From the 144th Judicial District Court, Bexar County, Texas

Trial Court No. 1998CR3271

Honorable Mark R. Luitjen, Judge Presiding

Opinion by: Karen Angelini, Justice

Sitting: Sarah B. Duncan, Justice

Karen Angelini, Justice

Sandee Bryan Marion, Justice

Delivered and Filed: February 12, 2003

 

AFFIRMED

Robert Arzola pled guilty to the offense of aggravated assault and was sentenced to ten years deferred adjudication community supervision in accordance with the terms of his plea-bargain agreement. The State filed a motion to adjudicate guilt, alleging that Arzola had violated various conditions of his community supervision. Arzola pled true to violating three conditions of his community supervision. The trial court granted the State s motion, adjudicated Arzola guilty, and sentenced him to fifteen years imprisonment. Arzola filed a general notice of appeal.

Arzola s court-appointed appellate attorney filed a brief in which he raises no arguable points of error and concludes that this appeal is frivolous and without merit. Anders v. California, 386 U.S. 738 (1967); High v. State, 573 S.W.2d 807 (Tex. Crim. App. 1978). Counsel states that appellant was provided with a copy of the brief and motion to withdraw and was further informed of his right to review the record and file his own brief. Bruns v. State, 924 S.W.2d 176, 177 n.1 (Tex. App. San Antonio 1996, no pet.). Arzola filed a pro se brief; however, it does not raise any arguable grounds for appeal.
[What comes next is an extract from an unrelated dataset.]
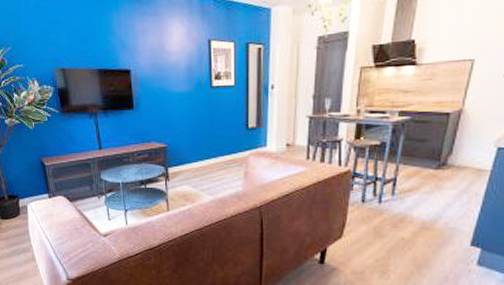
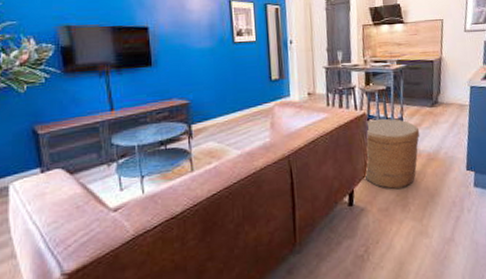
basket: none [339,177,416,255] -> present [363,118,420,189]

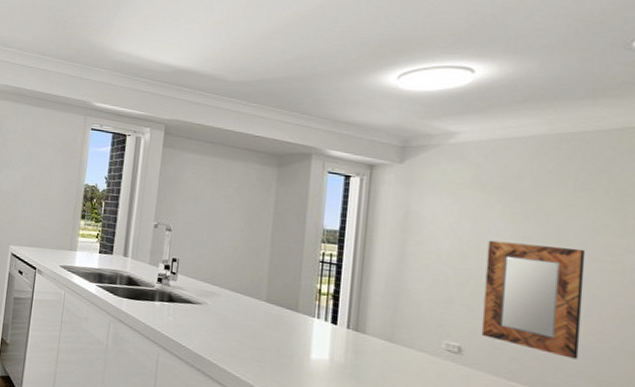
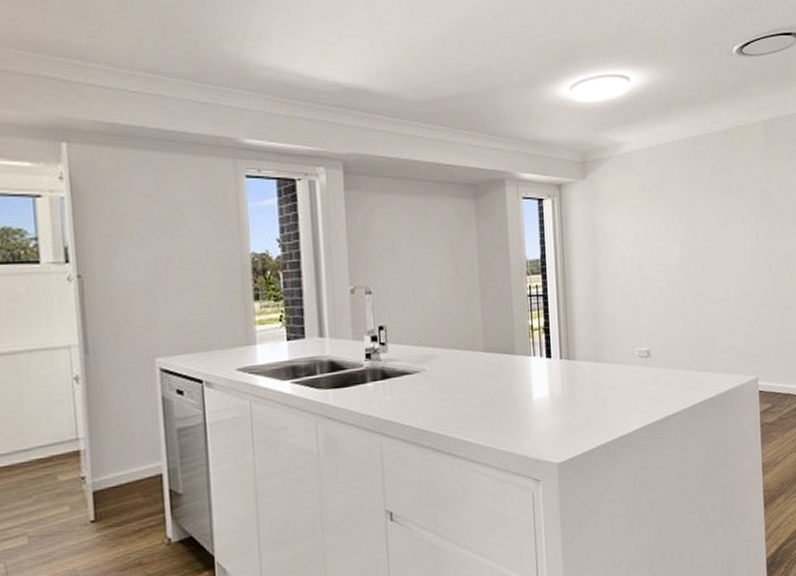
home mirror: present [481,240,586,360] -> none [657,240,726,338]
Article 42.12, section 5(b) provides that in a case involving a deferred adjudication no appeal may be taken from the trial court s decision to proceed to an adjudication of guilt. Tex. Code Crim. Proc. Ann. art. 42.12, 5(b) (Vernon Supp. 2002); see Connolly v. State, 983 S.W.2d 738, 741 (Tex. Crim. App. 1999). We have reviewed the record and counsel s brief. We agree that the appeal is frivolous and without merit. The judgment of the trial court is affirmed. Furthermore, we GRANT the motion to withdraw. Nichols v. State, 954 S.W.2d 83, 85-86 (Tex. App. San Antonio 1997, no pet.); Bruns 924 S.W.2d at 177, n.1.